Quote the listing in full, exactly as given, minus any pictures.

## Data provided
= = = = =

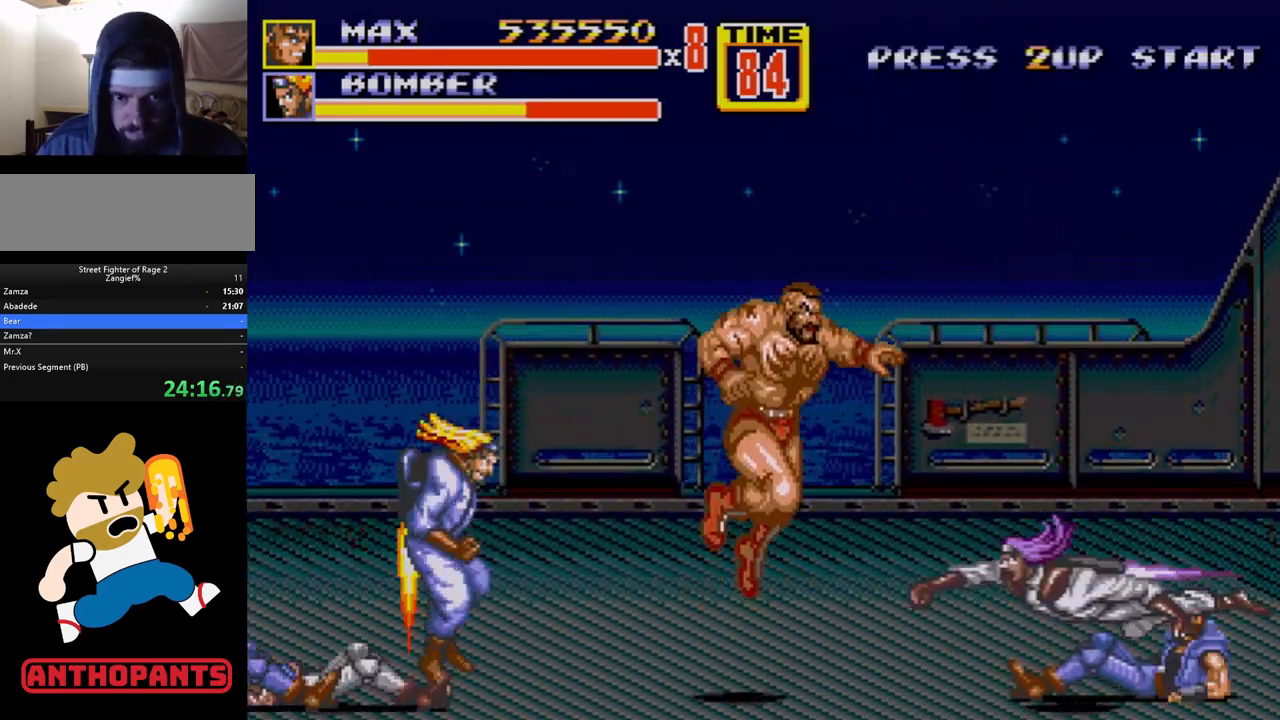
{"dt_ms": 500, "buttons": ["B"], "events": [[150, "B", "down"], [200, "B", "up"], [217, "B", "down"]]}
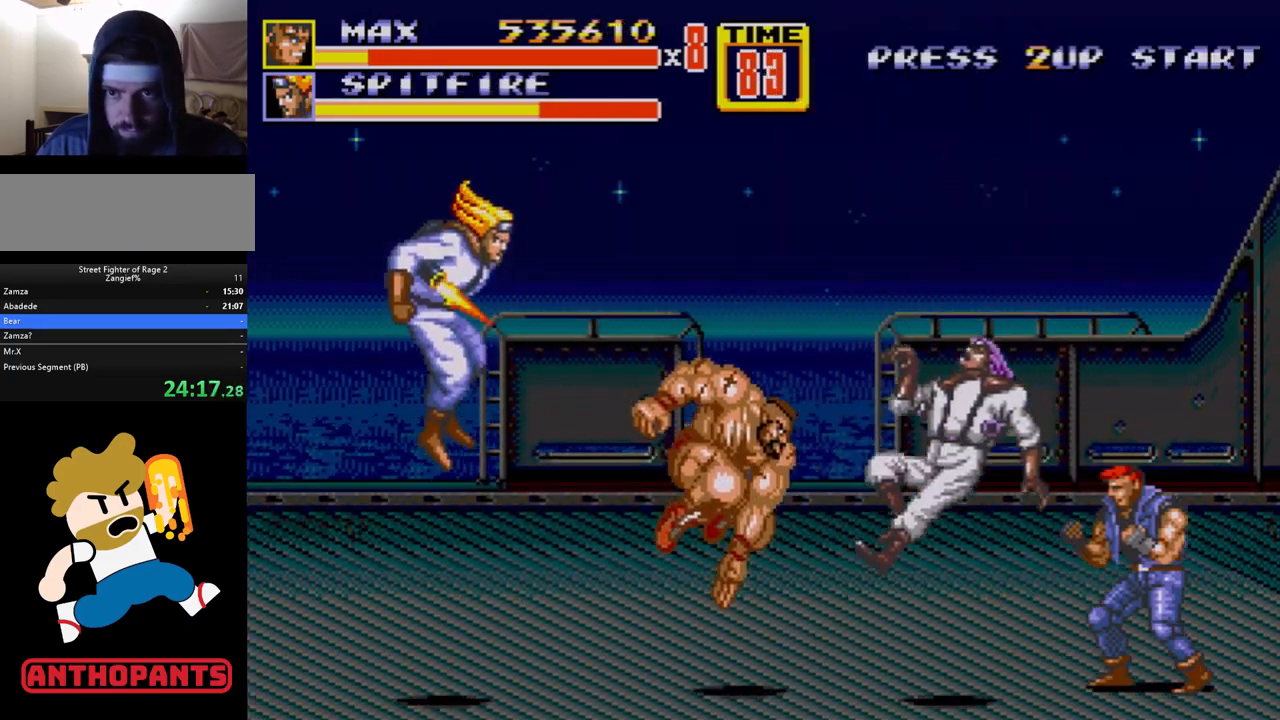
{"dt_ms": 500, "buttons": [], "events": [[17, "B", "up"], [333, "C", "down"], [417, "C", "up"]]}
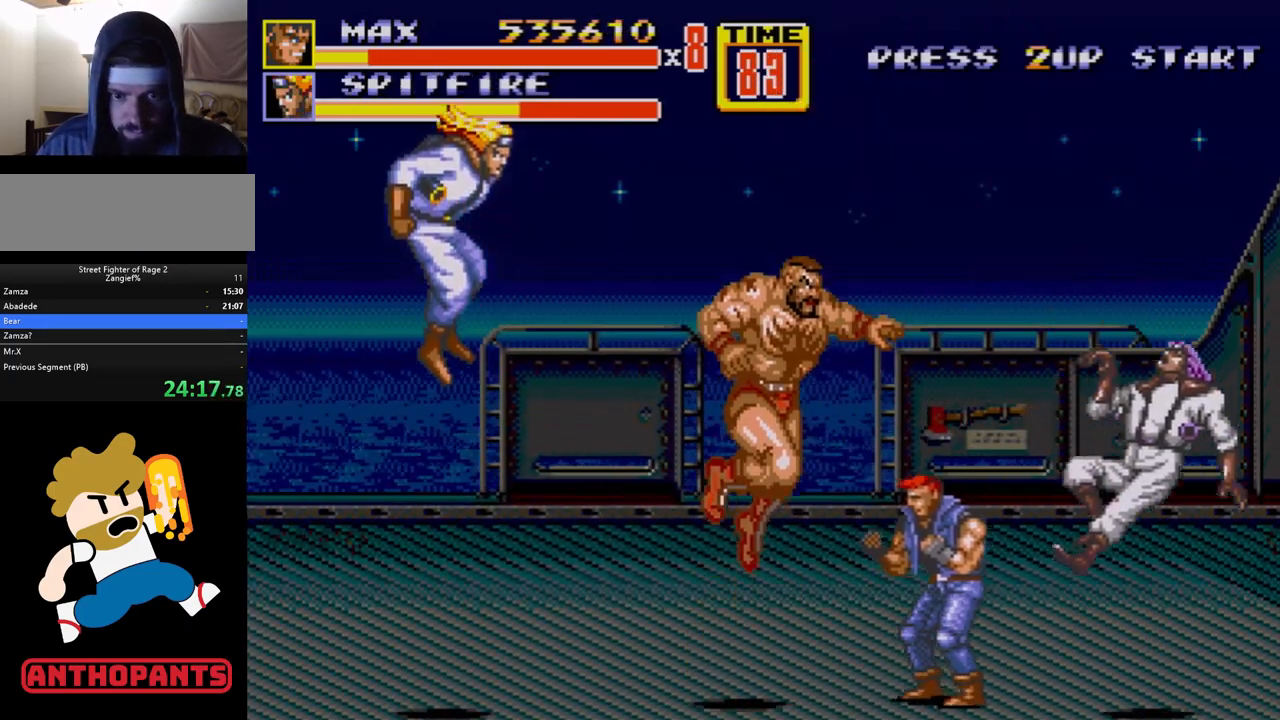
{"dt_ms": 500, "buttons": [], "events": [[183, "B", "down"], [250, "B", "up"], [300, "B", "down"], [367, "B", "up"]]}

= = = = =

## Written solution
{"dt_ms": 500, "buttons": ["B"], "events": [[150, "B", "down"], [200, "B", "up"], [217, "B", "down"]]}
{"dt_ms": 500, "buttons": [], "events": [[17, "B", "up"], [333, "C", "down"], [417, "C", "up"]]}
{"dt_ms": 500, "buttons": [], "events": [[183, "B", "down"], [250, "B", "up"], [300, "B", "down"], [367, "B", "up"]]}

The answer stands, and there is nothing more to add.